Des liaisons dangereuses

Rappelons les origines de cette association et les liens quasi
incestueux que le ministre entretient avec elle. Agir pour l’école est
un satellite de l’institut Montaigne, célèbre think tank libéral
proche du Cac40, et est hébergée dans ses locaux. J.-M. Blanquer est
un fidèle de Montaigne depuis longtemps et a appartenu au comité
directeur d’APE depuis sa création. Alors qu’il était chef de la
DGESCO, il a soutenu l’expérimentation de Céline Alvarez et l’institut
Montaigne l’a en partie financée. Laurent Cros actuel directeur d’APE
se réjouissait que la période où J.-M. Blanquer était à la DGESCO
était la plus faste en expérimentations mesurées. Pourtant
l’expérimentation de C. Alvarez dont les prétendus résultats
exceptionnels ont largement été exposés dans les médias, n’a fait
l’objet à ce jour d’aucune publication dans une revue
scientifique. Pour que les résultats de l’actuel dispositif de lecture
ne subissent pas le même sort, le ministre, via la DGESCO, a fourni
gracieusement un échantillon témoin à l’association, échantillon qui
n’a pas suivi l’entraînement intensif réservé aux classes entrées dans
le dispositif mais qui a été soumis aux mêmes tests. Des élèves de CP
ont donc supporté deux fois un protocole d’évaluation au cours du
premier trimestre : l’un à destination du ministère, l’autre pour APE.

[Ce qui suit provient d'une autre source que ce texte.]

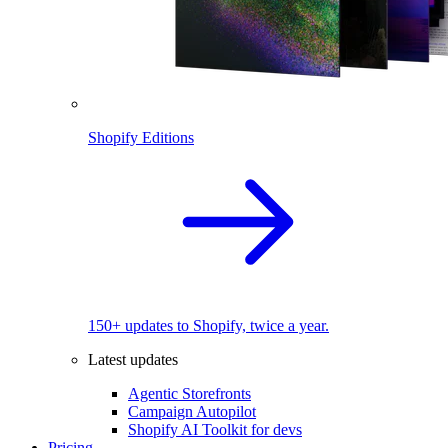
Shopify Editions
150+ updates to Shopify, twice a year.
Latest updates
Agentic Storefronts
Campaign Autopilot
Shopify AI Toolkit for devs
Pricing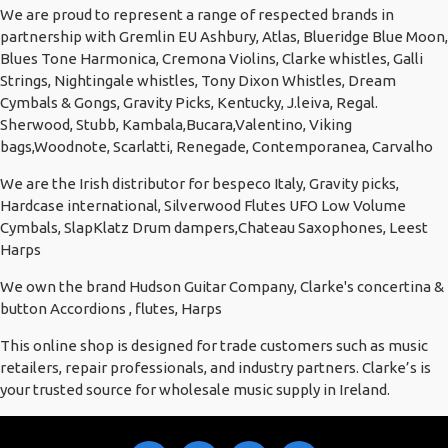
We are proud to represent a range of respected brands in
partnership with Gremlin EU Ashbury, Atlas, Blueridge Blue Moon,
Blues Tone Harmonica, Cremona Violins, Clarke whistles, Galli
Strings, Nightingale whistles, Tony Dixon Whistles, Dream
Cymbals & Gongs, Gravity Picks, Kentucky, J.leiva, Regal.
Sherwood, Stubb, Kambala,Bucara,Valentino, Viking
bags,Woodnote, Scarlatti, Renegade, Contemporanea, Carvalho
We are the Irish distributor for bespeco Italy, Gravity picks,
Hardcase international, Silverwood Flutes UFO Low Volume
Cymbals, SlapKlatz Drum dampers,Chateau Saxophones, Leest
Harps
We own the brand Hudson Guitar Company, Clarke's concertina &
button Accordions , flutes, Harps
This online shop is designed for trade customers such as music
retailers, repair professionals, and industry partners. Clarke’s is
your trusted source for wholesale music supply in Ireland.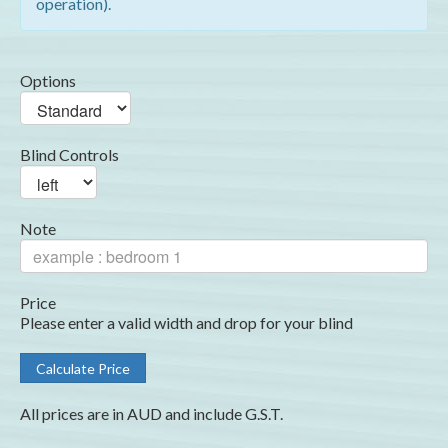
operation).
Options
Blind Controls
Note
Price
Please enter a valid width and drop for your blind
All prices are in AUD and include G.S.T.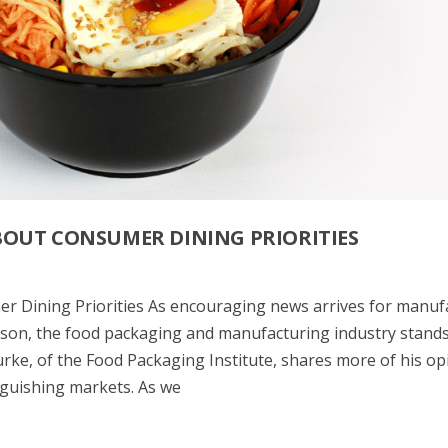
BOUT CONSUMER DINING PRIORITIES
 Dining Priorities As encouraging news arrives for manuf
ason, the food packaging and manufacturing industry stands
urke, of the Food Packaging Institute, shares more of his op
inguishing markets. As we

L’utilisation quotidienne de tablettes et de logiciels
spécifiques, nécessitée par un emploi du temps très
contraignant avec des exercices intensifs en petits groupes, ne
manque pas de nous interroger quand on connaît les liens étroits
existant entre Apple et Agir pour l’École…

Une école de classe

Le projet libéral de Blanquer a depuis longtemps été identifié,
les voies qu’il emploie pour le justifier et le généraliser
passent par Agir pour l’École. En promoteur de l’« evidence
based », il doit fournir les preuves scientifiques pour faire
accepter ses réformes à l’opinion et les rendre ainsi
raisonnables et donc incontestables. Actuellement, si aucune
étude sérieuse ne permet d’accréditer ses thèses, APE la lui
fabriquera.

La méthode d’apprentissage de la lecture développée par APE
n’est pourtant rien d’autre que la remise au goût du jour de
la méthode syllabique la plus stricte, à savoir telle qu’elle
était utilisée jusque dans les années 60. Les principales
différences consistent en une intensification de
l’entraînement auquel sont soumis les élèves, l’utilisation
de tablettes pour libérer l’enseignant-e afin qu’il ou elle se
consacre à un petit groupe d’élèves et des évaluations
régulières. Et les effets seront les mêmes, ceux dénoncés par
Evelyne Charmeux : des jeunes en difficulté dans l’enseignement
secondaire, des adultes non-lecteurs qui finissent par perdre
même leur capacité à décoder par manque d’entraînement.

Le retour aux fondamentaux prôné par le ministère Blanquer passe
par la maîtrise du code alphabétique qui permet le déchiffrage
et n’a d’autre finalité que d’assurer au plus grand nombre la
possibilité de décoder des messages simples et courts. Ce qui
est visé n’est pas l’entrée dans la culture de l’écrit, ni la
poursuite d’études, mais l’employabilité qui passe par l’usage
utilitaire de l’écrit. C’est ce qu’exige l’entreprise et plus
généralement l’économie, c’est donc ce que l’école doit
assurer. Ne cherchons pas plus loin pourquoi ce sont les zones
d’éducation prioritaire qui sont ciblées par le ministère dans
le déploiement du dispositif Agir pour l’École.